(Task objective): Scan the records below, and wherever a line has the word "ahead", pull it out.

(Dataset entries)
● ● ● ●
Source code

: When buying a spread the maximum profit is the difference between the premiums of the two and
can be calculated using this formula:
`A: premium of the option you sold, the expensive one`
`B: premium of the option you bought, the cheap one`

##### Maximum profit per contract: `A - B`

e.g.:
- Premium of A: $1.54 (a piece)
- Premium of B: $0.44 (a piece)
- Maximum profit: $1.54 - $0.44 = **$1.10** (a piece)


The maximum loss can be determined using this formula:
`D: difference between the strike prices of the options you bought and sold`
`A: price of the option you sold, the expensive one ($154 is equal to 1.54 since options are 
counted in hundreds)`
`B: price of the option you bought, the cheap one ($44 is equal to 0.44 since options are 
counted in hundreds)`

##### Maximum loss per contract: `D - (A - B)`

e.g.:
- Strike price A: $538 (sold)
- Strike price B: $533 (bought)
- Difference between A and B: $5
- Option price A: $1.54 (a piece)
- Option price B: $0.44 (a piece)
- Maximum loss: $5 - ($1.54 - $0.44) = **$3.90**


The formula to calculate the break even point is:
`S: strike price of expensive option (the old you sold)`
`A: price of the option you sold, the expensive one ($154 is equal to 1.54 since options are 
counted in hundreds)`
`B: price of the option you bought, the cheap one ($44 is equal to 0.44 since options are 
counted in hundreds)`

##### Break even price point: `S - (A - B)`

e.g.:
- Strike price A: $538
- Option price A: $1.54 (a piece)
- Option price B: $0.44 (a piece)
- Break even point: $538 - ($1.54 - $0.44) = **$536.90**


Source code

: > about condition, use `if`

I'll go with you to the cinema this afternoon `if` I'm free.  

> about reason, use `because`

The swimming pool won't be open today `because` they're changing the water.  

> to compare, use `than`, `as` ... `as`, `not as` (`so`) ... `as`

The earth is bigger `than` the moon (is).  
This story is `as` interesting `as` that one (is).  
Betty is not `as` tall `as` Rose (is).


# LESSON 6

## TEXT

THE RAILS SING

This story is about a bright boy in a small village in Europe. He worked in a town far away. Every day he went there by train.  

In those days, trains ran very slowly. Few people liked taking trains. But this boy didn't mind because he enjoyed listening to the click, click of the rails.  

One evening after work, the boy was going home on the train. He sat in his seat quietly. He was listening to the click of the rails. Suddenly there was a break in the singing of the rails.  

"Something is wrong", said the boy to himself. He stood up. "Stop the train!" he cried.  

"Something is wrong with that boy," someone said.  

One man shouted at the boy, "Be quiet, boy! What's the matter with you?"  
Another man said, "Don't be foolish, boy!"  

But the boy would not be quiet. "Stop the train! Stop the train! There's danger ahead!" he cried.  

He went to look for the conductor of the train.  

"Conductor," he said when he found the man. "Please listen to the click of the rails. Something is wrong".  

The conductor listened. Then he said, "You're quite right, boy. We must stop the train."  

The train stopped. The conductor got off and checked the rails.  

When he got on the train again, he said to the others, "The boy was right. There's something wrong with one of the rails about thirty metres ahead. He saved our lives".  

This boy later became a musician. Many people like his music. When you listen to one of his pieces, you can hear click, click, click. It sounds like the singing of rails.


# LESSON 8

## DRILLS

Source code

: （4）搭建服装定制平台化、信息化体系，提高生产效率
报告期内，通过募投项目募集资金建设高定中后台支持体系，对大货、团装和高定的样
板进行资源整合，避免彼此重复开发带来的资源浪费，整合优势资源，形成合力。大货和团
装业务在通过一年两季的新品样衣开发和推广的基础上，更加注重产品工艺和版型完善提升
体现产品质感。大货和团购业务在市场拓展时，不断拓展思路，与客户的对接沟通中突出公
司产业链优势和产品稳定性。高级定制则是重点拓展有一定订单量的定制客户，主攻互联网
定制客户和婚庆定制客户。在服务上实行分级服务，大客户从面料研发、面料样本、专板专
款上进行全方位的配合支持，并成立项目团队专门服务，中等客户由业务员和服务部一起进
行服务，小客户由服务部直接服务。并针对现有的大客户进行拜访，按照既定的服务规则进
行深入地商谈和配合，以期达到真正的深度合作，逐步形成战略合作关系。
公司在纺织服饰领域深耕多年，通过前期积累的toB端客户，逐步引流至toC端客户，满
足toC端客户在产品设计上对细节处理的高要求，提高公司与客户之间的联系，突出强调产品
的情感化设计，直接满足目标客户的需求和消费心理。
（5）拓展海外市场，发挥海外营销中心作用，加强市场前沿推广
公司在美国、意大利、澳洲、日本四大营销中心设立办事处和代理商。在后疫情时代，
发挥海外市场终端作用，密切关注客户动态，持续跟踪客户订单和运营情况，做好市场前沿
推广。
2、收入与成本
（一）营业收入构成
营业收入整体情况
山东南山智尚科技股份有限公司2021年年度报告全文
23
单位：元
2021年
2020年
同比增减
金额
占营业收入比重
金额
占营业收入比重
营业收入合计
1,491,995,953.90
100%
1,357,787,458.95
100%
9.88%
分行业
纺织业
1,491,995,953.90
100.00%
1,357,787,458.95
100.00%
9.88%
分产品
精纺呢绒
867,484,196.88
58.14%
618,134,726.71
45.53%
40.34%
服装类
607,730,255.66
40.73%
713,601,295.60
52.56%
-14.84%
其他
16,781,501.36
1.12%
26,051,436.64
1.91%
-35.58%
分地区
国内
● ● ● ●
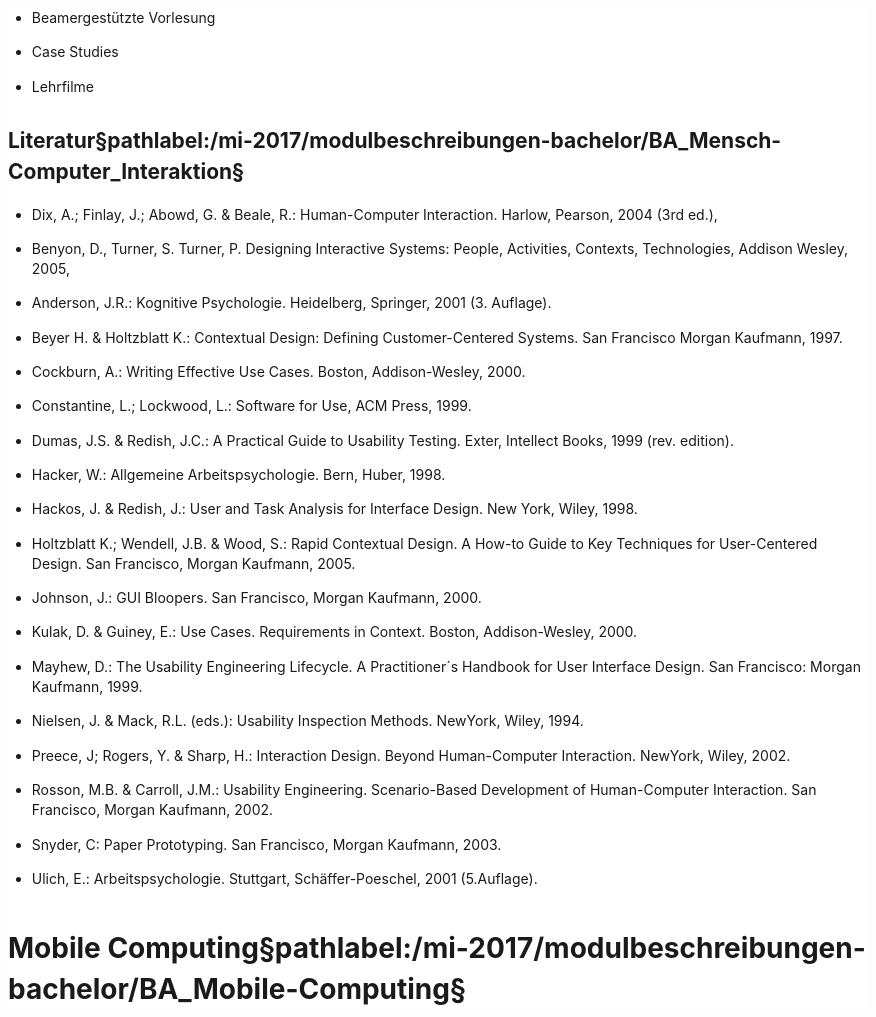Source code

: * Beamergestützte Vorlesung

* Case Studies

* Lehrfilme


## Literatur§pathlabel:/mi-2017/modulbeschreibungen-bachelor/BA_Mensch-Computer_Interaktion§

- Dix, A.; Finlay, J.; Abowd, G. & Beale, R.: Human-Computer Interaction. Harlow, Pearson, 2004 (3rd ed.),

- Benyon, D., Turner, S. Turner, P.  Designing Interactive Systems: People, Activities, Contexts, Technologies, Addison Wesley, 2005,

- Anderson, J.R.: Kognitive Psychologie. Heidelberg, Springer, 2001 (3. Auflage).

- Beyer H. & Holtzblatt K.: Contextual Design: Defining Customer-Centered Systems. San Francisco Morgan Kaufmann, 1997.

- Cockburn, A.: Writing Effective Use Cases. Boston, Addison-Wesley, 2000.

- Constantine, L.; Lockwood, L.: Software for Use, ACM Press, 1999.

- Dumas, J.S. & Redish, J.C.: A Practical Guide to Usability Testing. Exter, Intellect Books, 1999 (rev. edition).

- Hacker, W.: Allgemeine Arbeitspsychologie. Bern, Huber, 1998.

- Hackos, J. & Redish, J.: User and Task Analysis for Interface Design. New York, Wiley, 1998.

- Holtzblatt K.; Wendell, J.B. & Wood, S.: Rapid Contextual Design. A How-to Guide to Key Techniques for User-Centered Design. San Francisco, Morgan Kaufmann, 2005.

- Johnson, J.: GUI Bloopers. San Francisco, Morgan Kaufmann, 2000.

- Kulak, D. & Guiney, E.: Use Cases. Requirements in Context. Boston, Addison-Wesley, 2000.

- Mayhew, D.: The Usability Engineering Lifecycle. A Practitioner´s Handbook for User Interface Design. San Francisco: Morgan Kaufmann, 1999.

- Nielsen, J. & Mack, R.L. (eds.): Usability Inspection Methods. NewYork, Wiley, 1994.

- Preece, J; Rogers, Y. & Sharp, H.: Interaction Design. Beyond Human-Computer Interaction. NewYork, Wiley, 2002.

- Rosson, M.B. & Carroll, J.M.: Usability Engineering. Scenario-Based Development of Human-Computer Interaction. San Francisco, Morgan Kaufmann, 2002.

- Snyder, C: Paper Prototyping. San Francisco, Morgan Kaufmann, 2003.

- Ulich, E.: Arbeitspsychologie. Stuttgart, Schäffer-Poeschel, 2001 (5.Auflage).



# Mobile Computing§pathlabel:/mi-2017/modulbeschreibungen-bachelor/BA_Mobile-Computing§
● ● ● ●
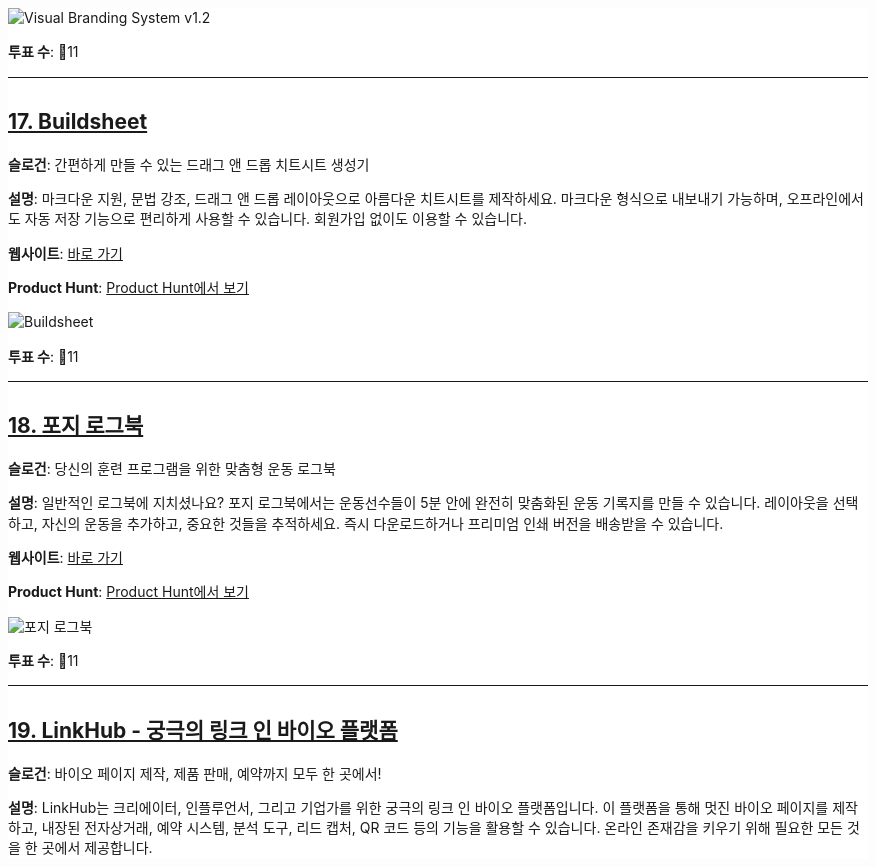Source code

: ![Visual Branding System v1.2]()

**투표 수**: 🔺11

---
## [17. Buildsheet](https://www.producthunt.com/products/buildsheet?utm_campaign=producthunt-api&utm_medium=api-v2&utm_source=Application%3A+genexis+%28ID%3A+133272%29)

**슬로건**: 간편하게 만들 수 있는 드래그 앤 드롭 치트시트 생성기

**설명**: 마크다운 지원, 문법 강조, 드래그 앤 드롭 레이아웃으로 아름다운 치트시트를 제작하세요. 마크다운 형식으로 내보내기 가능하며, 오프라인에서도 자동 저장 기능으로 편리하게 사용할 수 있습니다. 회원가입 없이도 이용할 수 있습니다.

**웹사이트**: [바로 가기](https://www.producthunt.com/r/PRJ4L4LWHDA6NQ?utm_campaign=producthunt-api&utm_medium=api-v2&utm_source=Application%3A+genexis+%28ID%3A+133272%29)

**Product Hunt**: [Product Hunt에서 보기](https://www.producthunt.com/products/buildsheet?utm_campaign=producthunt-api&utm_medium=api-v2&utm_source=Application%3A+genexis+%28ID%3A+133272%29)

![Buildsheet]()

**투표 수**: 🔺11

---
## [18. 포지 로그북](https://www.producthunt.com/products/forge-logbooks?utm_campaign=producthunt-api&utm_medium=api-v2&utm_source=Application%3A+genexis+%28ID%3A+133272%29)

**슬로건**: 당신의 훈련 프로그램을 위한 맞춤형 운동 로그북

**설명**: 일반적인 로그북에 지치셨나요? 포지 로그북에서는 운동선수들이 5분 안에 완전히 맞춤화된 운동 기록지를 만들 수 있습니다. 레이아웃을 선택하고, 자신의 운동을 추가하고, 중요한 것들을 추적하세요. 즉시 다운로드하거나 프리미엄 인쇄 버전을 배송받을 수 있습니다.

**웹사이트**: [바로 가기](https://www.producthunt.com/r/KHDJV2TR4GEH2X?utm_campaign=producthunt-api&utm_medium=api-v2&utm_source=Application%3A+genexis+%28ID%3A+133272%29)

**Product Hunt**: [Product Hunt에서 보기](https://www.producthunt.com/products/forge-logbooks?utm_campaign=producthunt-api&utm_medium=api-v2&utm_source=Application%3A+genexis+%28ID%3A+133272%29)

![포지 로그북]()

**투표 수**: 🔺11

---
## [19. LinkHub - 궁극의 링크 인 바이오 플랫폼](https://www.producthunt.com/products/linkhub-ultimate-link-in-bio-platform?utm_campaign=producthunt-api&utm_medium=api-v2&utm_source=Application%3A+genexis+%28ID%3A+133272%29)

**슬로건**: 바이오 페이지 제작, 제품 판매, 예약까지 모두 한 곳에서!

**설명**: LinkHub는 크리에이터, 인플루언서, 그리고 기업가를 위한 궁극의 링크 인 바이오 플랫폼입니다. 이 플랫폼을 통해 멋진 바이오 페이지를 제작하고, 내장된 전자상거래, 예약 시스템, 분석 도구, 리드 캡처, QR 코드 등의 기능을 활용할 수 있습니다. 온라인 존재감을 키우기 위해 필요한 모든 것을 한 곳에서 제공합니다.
● ● ● ●
(Solution):
But the boy would not be quiet. "Stop the train! Stop the train! There's danger ahead!" he cried.  
When he got on the train again, he said to the others, "The boy was right. There's something wrong with one of the rails about thirty metres ahead. He saved our lives".  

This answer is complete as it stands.